I recently parsed the British National Corpus (BNC) using the latest version of the parser by Charniak’s group @ Brown. In running the results through ‘tgrep2 -p’ (i.e., building a corpus file), I ran into some troubles that I thought I’d put up here in case they save someone a bit of grief.
(Eventually I realized the problem stemmed from a few unmatched parenthesis. An obvious source of error, and easily checked for, but given the following points it took a while before I checked for it specifically):
tgrep2 does not limit itself to line by line reading, as I have naively assumed. It reads from the beginning of an opening paren until it finds the end, newlines or no newlines.
tgrep2 does not complain if a file ends before the last tree is complete. That means the following file: “(TOP (NN test)”, will not throw an error. Early on I tried fragmenting my data into 1 sentence fragments and building corpus files from each, looking for errors. There were none, which mistakenly led me to believe each individual sentence was fine.
If you have a tree that is missing a closing parenthesis, then since tgrep2 ignores newline characters (presumably in order to suck up “pretty printed” trees that span multiple lines), then multiple subsequent lines of parse trees will all be read in as if they are subtrees of the earlier, non-completed tree.
If the above happens over a short span, then tgrep2 gives a warning about how it can’t handle trees with, e.g., 400, kids without the user specifying the “-K” flag.
If the above happens over a long span, then tgrep2 simply seg faults with no error. (Swell in a handbasket)

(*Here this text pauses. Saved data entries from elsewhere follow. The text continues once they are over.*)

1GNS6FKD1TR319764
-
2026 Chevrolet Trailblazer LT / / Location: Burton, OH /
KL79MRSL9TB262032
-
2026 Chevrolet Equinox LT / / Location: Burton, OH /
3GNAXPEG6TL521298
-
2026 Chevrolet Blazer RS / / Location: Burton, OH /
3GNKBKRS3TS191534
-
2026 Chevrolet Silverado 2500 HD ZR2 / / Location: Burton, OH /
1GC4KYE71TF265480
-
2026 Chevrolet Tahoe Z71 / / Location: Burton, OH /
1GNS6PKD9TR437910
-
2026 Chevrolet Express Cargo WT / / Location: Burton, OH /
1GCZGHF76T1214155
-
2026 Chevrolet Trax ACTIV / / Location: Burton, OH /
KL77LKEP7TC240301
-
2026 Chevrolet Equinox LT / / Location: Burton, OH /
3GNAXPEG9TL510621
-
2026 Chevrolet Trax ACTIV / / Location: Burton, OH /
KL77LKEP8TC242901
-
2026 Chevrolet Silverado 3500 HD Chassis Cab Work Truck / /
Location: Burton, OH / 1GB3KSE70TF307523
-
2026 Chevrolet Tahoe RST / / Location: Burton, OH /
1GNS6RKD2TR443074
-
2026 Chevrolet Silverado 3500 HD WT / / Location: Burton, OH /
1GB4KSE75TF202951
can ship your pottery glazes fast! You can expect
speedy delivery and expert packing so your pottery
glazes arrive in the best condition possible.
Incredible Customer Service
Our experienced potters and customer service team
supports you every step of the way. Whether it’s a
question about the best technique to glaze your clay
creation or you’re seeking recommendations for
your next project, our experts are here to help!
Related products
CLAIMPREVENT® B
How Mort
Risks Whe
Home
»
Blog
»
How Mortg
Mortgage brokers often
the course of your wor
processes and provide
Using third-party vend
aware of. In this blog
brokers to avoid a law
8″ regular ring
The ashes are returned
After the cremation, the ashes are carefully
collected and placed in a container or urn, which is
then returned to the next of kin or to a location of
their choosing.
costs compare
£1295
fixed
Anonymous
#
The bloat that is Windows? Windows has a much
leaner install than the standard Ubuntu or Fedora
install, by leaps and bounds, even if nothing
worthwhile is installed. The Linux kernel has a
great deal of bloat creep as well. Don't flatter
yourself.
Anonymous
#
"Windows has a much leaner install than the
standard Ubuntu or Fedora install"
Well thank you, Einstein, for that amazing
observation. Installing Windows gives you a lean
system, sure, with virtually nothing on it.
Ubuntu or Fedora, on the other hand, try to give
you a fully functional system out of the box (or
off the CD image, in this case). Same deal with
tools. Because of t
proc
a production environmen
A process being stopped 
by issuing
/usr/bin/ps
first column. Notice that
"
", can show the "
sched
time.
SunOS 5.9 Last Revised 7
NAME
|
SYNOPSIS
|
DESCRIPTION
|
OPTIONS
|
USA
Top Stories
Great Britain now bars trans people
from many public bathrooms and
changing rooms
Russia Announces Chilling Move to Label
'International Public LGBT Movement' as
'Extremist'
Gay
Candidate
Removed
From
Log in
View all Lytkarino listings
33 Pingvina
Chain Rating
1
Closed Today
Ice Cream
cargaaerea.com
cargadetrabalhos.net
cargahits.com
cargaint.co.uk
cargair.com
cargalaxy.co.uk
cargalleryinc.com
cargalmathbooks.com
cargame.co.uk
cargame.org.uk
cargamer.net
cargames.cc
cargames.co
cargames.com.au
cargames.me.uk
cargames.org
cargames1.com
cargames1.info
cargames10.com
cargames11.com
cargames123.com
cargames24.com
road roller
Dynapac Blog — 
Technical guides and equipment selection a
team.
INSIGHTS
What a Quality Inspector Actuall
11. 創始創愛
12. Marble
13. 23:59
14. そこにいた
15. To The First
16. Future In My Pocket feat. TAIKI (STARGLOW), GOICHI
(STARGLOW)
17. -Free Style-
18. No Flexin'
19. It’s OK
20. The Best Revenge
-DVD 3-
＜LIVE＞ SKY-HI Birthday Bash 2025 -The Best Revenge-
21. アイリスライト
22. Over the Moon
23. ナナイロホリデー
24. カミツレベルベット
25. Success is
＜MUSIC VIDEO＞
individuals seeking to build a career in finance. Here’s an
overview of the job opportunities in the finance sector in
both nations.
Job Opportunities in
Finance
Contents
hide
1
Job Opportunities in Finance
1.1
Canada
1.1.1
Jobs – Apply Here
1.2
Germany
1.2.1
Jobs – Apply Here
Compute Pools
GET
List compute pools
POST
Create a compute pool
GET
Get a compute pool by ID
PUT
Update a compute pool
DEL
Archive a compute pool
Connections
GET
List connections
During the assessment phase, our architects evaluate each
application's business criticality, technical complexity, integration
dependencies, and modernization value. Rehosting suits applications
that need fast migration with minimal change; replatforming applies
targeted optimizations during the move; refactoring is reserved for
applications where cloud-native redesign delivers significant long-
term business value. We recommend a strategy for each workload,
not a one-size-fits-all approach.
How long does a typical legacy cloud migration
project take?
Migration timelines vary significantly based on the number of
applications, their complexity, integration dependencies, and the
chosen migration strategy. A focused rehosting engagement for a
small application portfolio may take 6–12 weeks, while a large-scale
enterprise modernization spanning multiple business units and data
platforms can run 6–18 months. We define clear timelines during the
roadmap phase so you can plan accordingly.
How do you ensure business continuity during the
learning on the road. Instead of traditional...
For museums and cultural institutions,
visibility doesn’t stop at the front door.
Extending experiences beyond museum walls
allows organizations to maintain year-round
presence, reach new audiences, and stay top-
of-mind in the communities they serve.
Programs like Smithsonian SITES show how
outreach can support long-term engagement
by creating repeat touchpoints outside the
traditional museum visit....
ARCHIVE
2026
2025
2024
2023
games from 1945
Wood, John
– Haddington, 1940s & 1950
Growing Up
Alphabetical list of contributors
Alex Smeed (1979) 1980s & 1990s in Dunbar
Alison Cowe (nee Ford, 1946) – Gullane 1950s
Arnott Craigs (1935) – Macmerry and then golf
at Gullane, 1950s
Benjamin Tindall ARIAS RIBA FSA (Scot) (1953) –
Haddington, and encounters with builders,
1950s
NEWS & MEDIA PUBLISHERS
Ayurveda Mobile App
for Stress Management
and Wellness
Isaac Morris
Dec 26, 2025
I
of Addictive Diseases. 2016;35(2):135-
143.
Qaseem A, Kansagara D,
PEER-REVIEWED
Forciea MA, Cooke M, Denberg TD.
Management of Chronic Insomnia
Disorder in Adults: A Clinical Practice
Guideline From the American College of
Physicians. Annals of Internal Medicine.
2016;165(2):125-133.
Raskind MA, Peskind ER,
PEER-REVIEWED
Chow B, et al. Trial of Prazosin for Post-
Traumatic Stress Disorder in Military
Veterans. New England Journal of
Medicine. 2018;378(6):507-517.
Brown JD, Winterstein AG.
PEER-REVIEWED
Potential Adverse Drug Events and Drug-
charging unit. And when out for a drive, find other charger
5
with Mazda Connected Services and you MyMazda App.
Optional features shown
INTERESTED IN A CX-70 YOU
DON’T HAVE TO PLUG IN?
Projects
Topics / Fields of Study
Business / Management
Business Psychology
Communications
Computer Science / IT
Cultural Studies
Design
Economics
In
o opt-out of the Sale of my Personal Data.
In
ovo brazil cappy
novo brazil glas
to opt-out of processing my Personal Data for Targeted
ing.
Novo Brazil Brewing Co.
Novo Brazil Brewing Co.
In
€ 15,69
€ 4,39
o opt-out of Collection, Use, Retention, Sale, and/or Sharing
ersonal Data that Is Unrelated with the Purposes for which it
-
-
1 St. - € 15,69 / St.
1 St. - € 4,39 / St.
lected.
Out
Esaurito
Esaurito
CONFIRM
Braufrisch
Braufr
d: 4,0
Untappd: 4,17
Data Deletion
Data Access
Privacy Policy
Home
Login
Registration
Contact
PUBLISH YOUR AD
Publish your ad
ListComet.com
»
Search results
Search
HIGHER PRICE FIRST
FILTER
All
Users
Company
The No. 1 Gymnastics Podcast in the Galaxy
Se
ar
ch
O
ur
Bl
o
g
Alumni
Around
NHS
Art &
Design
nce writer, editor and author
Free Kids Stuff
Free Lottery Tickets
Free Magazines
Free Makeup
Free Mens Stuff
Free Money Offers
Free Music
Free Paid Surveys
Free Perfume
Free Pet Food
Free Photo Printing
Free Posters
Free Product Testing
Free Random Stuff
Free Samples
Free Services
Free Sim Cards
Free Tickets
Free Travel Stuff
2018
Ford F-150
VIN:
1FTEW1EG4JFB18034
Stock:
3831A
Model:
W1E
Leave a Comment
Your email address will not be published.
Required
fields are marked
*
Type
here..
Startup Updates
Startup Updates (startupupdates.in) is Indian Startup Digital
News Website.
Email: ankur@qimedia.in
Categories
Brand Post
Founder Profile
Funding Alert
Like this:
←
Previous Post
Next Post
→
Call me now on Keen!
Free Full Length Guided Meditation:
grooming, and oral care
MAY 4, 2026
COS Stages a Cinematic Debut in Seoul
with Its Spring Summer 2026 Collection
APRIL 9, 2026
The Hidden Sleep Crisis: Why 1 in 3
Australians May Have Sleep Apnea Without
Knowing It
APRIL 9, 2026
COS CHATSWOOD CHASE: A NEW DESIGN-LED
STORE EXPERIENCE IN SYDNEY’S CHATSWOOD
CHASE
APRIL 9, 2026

Once I wrote a quick script for checking parenthesis counts, I found 33 trees (tending to be formulas) that had a right paren embedded inside a token. I still don’t know how these errors came to be. As a note: Charniak’s parser will replace a single parenthesis with a new symbol, but if the paren is embedded inside a string then technically there should be no problem, as a right paren when used for bracketing can only be followed by whitespace or another right paren. tgrep2 does not buy this argument.